Photo : Terroir Manager

Le Journal des Entreprises : Vous avez, à l’été 2017, rencontré 62 vignerons en Beaujolais, un vignoble en crise depuis 20 ans. À quels obstacles sont-ils confrontés ?

Jérémy Arnaud : Ils témoignent pour la plupart de difficultés pour définir le style de produit qui répondrait aux besoins de diversification, se déclarent « perdus » dans un système commercial (négoce, ventes directes, ventes aux grandes surfaces) dont ils perçoivent les limites mais sans avoir les moyens, les connaissances, la culture et le réseau pour dépasser ce plafond de verre.

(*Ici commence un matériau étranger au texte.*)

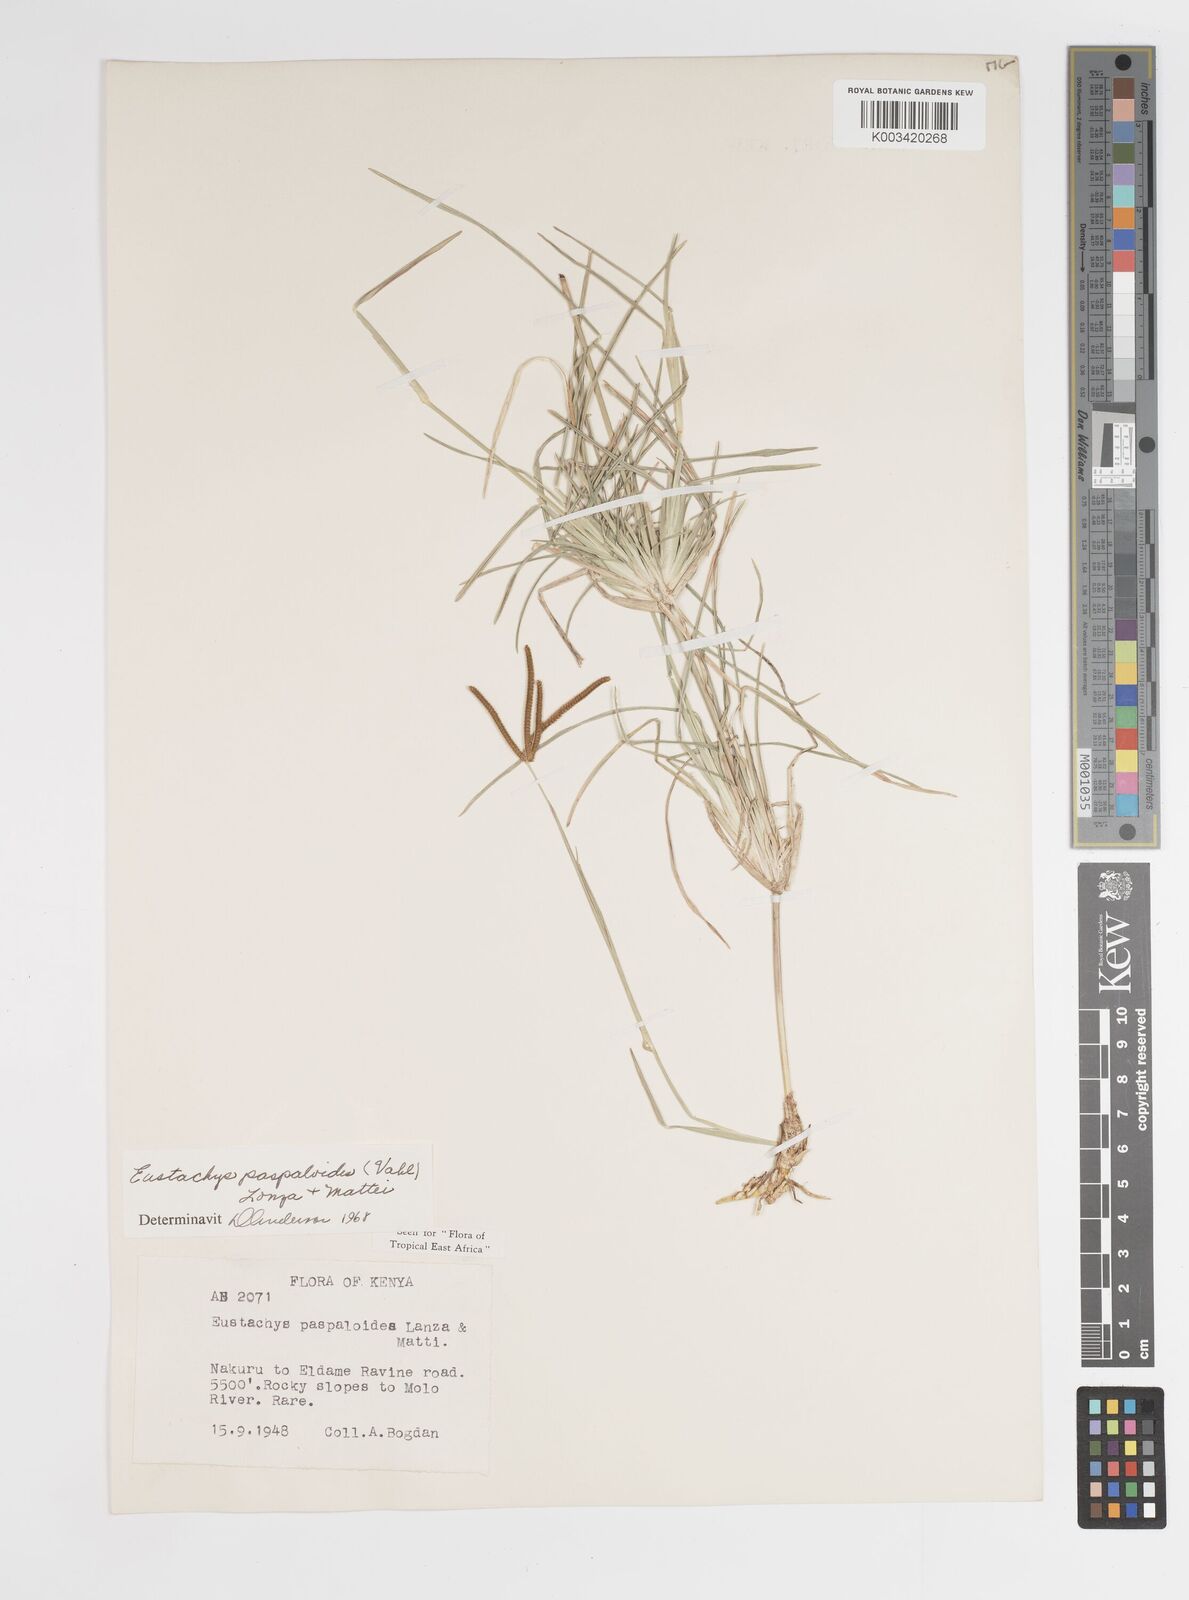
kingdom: Plantae
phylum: Tracheophyta
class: Liliopsida
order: Poales
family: Poaceae
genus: Eustachys
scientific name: Eustachys paspaloides
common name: Caribbean fingergrass
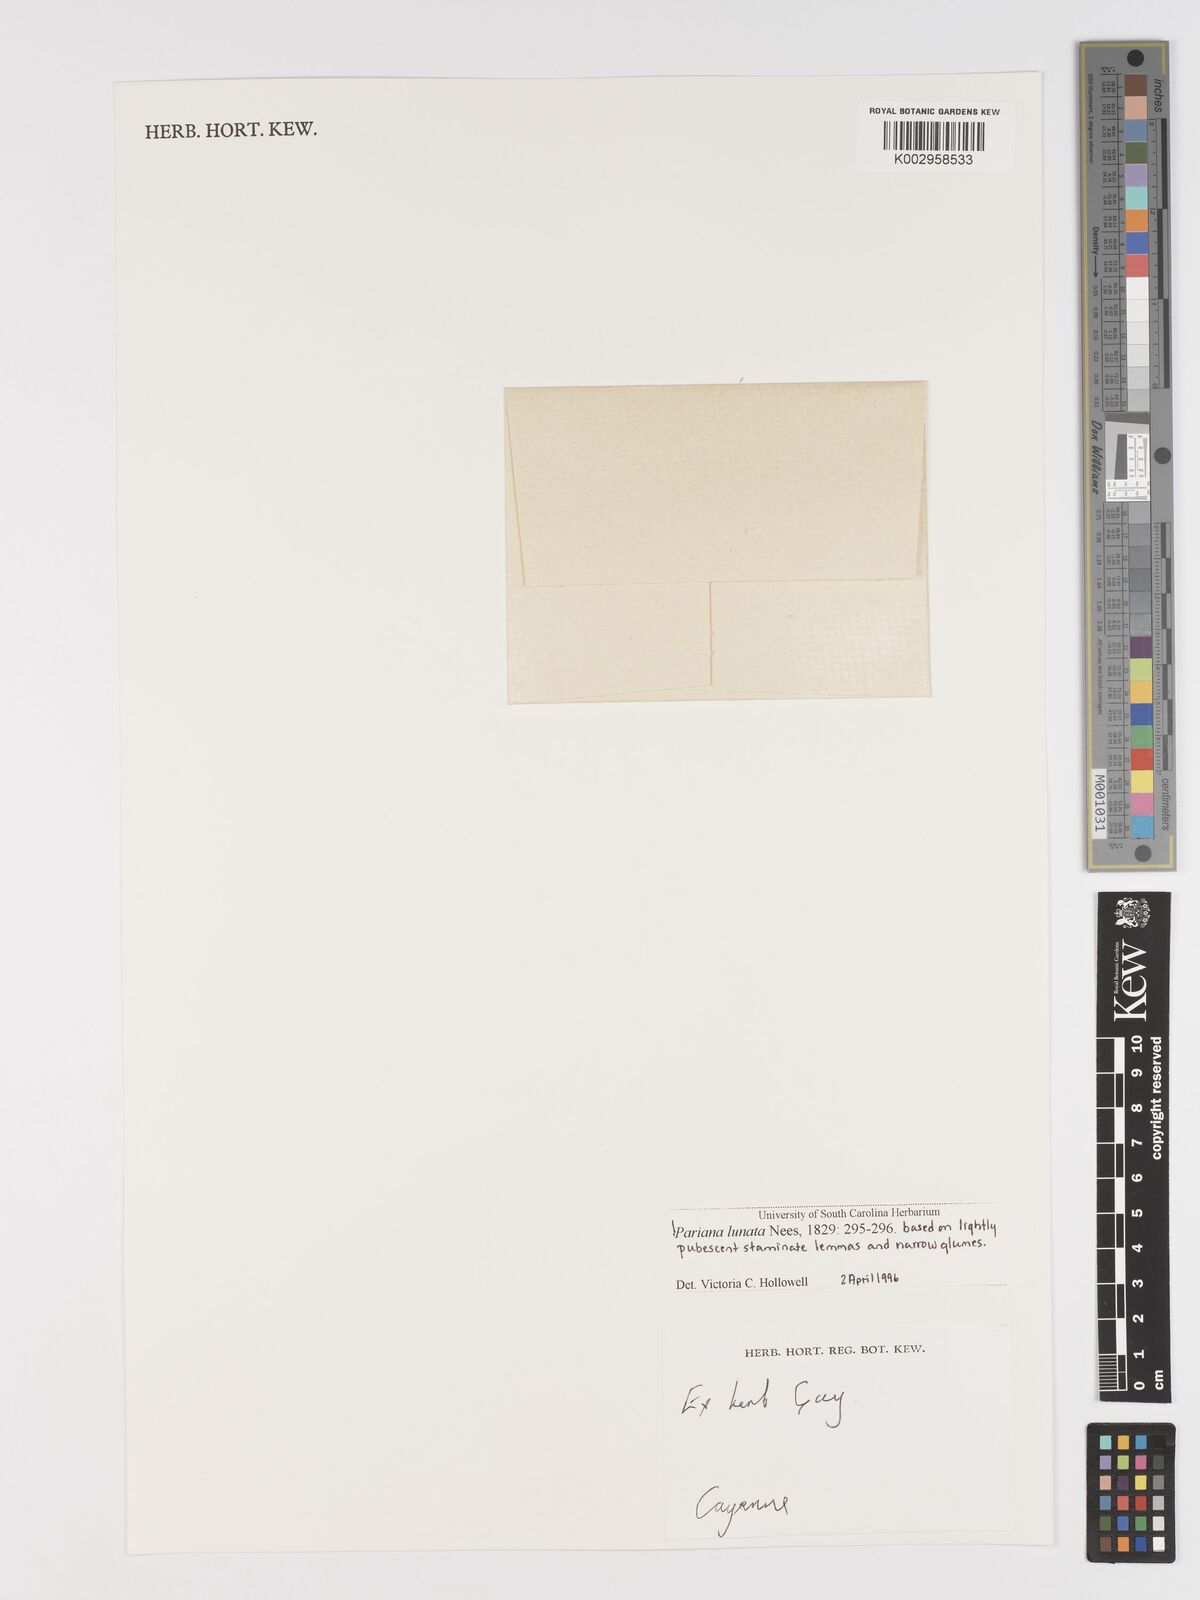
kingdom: Plantae
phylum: Tracheophyta
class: Liliopsida
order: Poales
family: Poaceae
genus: Pariana
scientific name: Pariana campestris
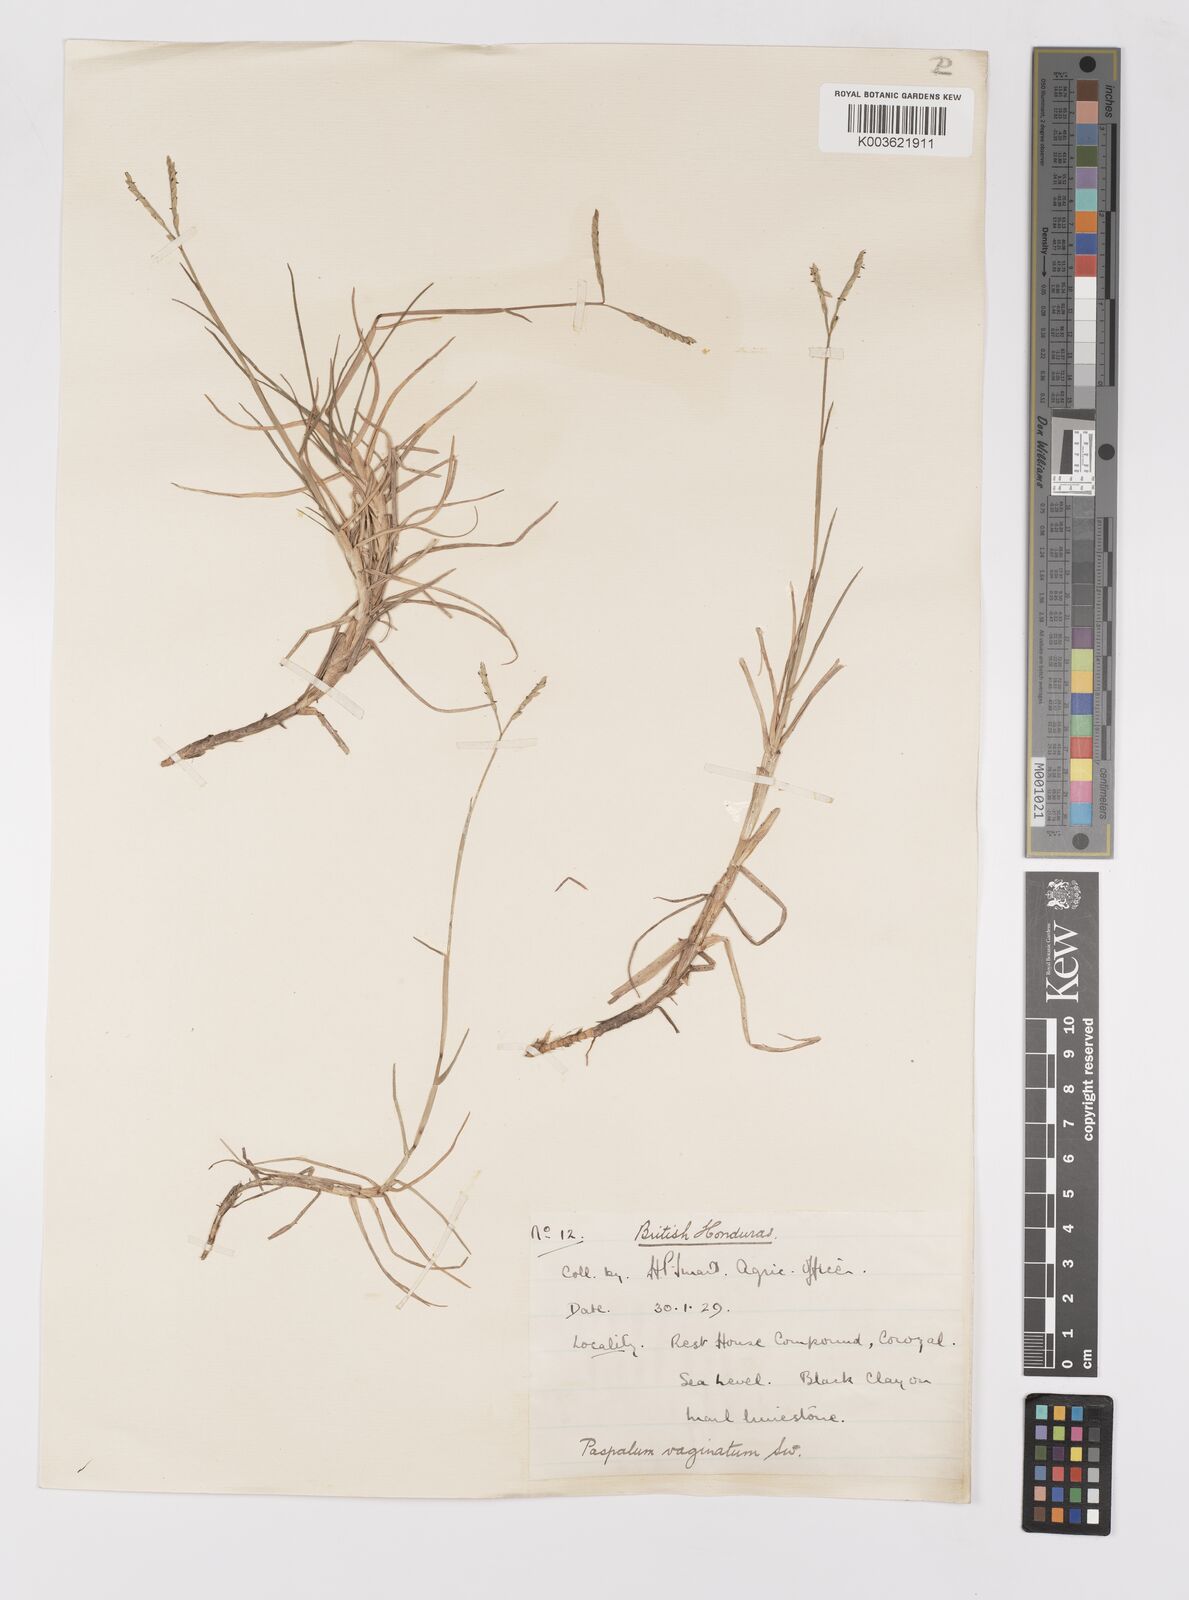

Et sont, pour la plupart, conscients de l’intérêt du digital mais ignorent comment l’aborder.

Les vignerons en Beaujolais ont pourtant un potentiel à jouer mais qui n’est pas optimisé. Par exemple, le rapport qualité/prix n’est pas cohérent, le prix trop bas, avec un cap des 10 € le col rarement franchi, ce qui contribue à dévaloriser la production.

Comment observez-vous la mutation de ce secteur ?

J.A. : On devrait, dans les 10-15 ans, assister à l’apparition de « néo-vignerons » : héritiers ou non, ceux qui se lancent dans la vigne ne veulent pas juste faire du vin, mais faire du bon, du grand vin, avec une éthique de production, la volonté d’entrer dans le bio. Et s’il existe un patrimoine bâti, leur enjeu est d’utiliser le plus possible le potentiel esthétique. Ils combinent rationalité économique et potentiel « émotionnel ». Tout en envisageant leur avenir comme des entrepreneurs : de façon rationnelle, en estimant les coûts, la rentabilité, la profitabilité, leur niveau de rémunération en fonction des marges…

Devant de telles exigences et ambitions, qui seront ces nouveaux entrepreneurs du vin ?

J.A. : À l’image des châteaux autour de Lyon, fondés par de grands industriels lyonnais, ceux qui réinvestissent dans ce secteur sont de nouveau des industriels, des dirigeants passés par un autre secteur que celui du vin, tels celui du Château de Pizay. Ils apportent des changements profonds qui modifient le travail de la vigne : la robotisation, l’utilisation d’images satellite… La compétition entre ces néo-vignerons à forte valeur ajoutée se jouera sur la part d’émotion et de rêve, la valeur affective qu’il donneront au produit.